Last year Ford’s Focus was named the top small sedan, but the honor was jerked when the Focus performed poorly in crash tests conducted by the Insurance Institute of Highway Safety.

When I was growing up in the 50’s there weren’t many foreign cars in the United States, save for a few Volkswagens and Renaults.  GM, Ford, Chrysler, and American Motors were the “big four”.  While I love to go to car shows and look at the old 50’s models, none of them stack up to the quality of today’s cars.  My 1929 Model A Ford owner’s manual recommends an engine rebuild every 500 miles!  In the fifties if you got 100,000 miles on a car it was considered an excellent vehicle that had seen its last days.  Today you would call a car a “lemon” if it quit running at 100,000 miles.  I routinely drive my cars over 200,000 miles without problems.  The old cars rattled a lot and rusted easily.  Today’s cars are tighter and far more rust resistant.  Modern automobiles also have many features that were unheard of years ago like heated seats, navigation systems and cruise control.

The history of foreign domination of the US auto market is well documented.  In the 1970’s the Japanese were just starting to crack the US market but their cars were junk.  Nissan pickups (then called Datsun) started showing rust a year after you drove them off the lot.  The 70’s Toyota cars were laughable rattletraps.  In spite of that we bought Japanese cars because they were inexpensive.  Only the Germans were making quality cars in the 70’s.  They got top dollar for their BMW and Mercedes automobiles, which were superior in quality and reliability.

Then, much to the chagrin of the Germans, by the 80’s Japanese automobiles matched and finally exceeded the quality of cars made in the fatherland.  The Japanese also learned to drive down manufacturing costs while increasing their impeccable quality.  It wasn’t long before the Japanese started to dominate the hearts and minds of American consumers, along with US market share.  I’m not complaining about the Japanese domination of the US auto market, for I’ve bought plenty of Japanese cars.  In my opinion consumers should purchase the best products possible.  The Japanese haven’t imposed their leadership position on American consumers.  The American public has voluntarily bestowed that leadership to the Japanese companies.  A basic tenant of capitalism is called “creative destruction”.  Competent firms and products deserve to survive and incompetent firms deserve to die.
My wife and I enjoyed Mercedes cars in the 70’s until we nearly killed ourselves driving their rear wheel drive configurations on snowy Minnesota highways.  We have purchased many full sized and small Ford pickups over the years.  They were good trucks, although the Nissan and Toyota trucks we owned were fabulous as well.  For the last twenty years we have driven Acura (made by Honda) automobiles.

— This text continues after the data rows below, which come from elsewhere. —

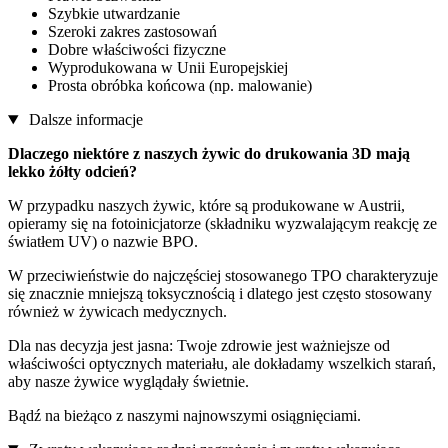
Szybkie utwardzanie
Szeroki zakres zastosowań
Dobre właściwości fizyczne
Wyprodukowana w Unii Europejskiej
Prosta obróbka końcowa (np. malowanie)
Dalsze informacje
Dlaczego niektóre z naszych żywic do drukowania 3D mają
lekko żółty odcień?
W przypadku naszych żywic, które są produkowane w Austrii,
opieramy się na fotoinicjatorze (składniku wyzwalającym reakcję ze
światłem UV) o nazwie BPO.
W przeciwieństwie do najczęściej stosowanego TPO charakteryzuje
się znacznie mniejszą toksycznością i dlatego jest często stosowany
również w żywicach medycznych.
Dla nas decyzja jest jasna: Twoje zdrowie jest ważniejsze od
właściwości optycznych materiału, ale dokładamy wszelkich starań,
aby nasze żywice wyglądały świetnie.
Bądź na bieżąco z naszymi najnowszymi osiągnięciami.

My wife and I quarrel a bit over this choice.  I have tried, without success, to convince her that an Acura is nothing but a Honda Accord with a fancy name and a high price.  She won’t give up her Acura, but what the heck, the darned things last forever and we aren’t frequent car traders.

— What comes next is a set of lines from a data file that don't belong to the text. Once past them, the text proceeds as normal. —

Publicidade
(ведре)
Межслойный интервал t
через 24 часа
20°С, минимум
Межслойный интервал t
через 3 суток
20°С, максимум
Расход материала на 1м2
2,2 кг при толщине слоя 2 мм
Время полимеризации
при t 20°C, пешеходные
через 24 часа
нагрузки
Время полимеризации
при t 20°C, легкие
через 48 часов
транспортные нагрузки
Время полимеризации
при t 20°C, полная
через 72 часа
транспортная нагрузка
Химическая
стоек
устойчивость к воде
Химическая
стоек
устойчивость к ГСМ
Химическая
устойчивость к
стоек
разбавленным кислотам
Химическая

My wife and I have bought many foreign nameplates over the years, rewarding their makers with our hard earned dollars.  I don’t apologize for this.  I buy a car based on its quality and value, not based upon whether it’s parent company is American owned.

A confession is in order, however.  I’m going to admit that I would really like to see an American company succeed in the auto market.  When I see Bill Ford on television commercials, I’m thinking, “Darned it, Bill, why don’t you quit trying to catch up with the Japanese and really come up with something revolutionary?  Instead of trying to keep up with them, why don’t you “leapfrog” over them?  Come on, Bill, let’s see you build a vehicle that is so extraordinary that the Japanese just look at it with their mouths wide open?  Come on, Bill, make your great granddaddy proud!”  Come on, Bill!